Records shown
--------------------------------------------------
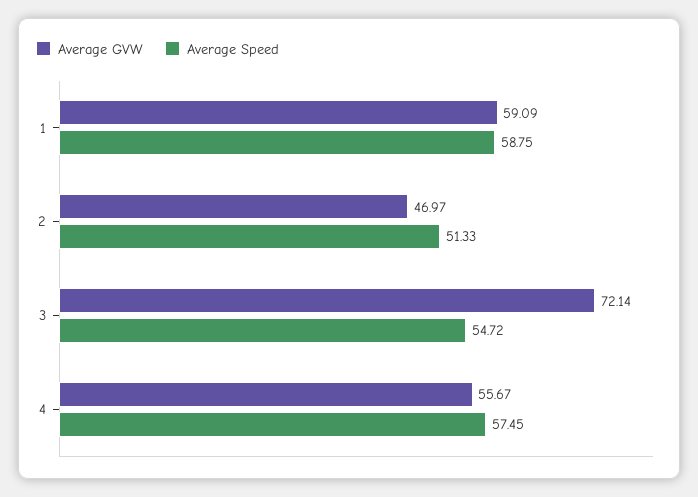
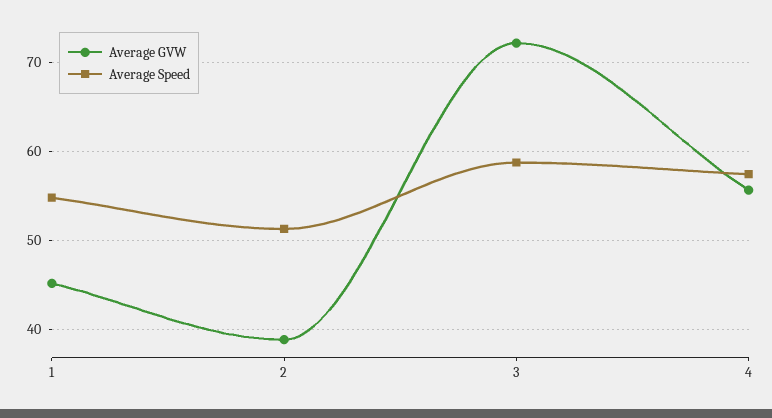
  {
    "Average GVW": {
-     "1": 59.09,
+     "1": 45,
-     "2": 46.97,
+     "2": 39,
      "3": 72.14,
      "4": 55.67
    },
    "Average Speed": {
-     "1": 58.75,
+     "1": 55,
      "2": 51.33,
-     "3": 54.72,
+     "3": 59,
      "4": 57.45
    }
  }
--------------------------------------------------
Work order
Repeat the data word for word. Skip the pictures.

Reply
  {
    "Average GVW": {
-     "1": 59.09,
+     "1": 45,
-     "2": 46.97,
+     "2": 39,
      "3": 72.14,
      "4": 55.67
    },
    "Average Speed": {
-     "1": 58.75,
+     "1": 55,
      "2": 51.33,
-     "3": 54.72,
+     "3": 59,
      "4": 57.45
    }
  }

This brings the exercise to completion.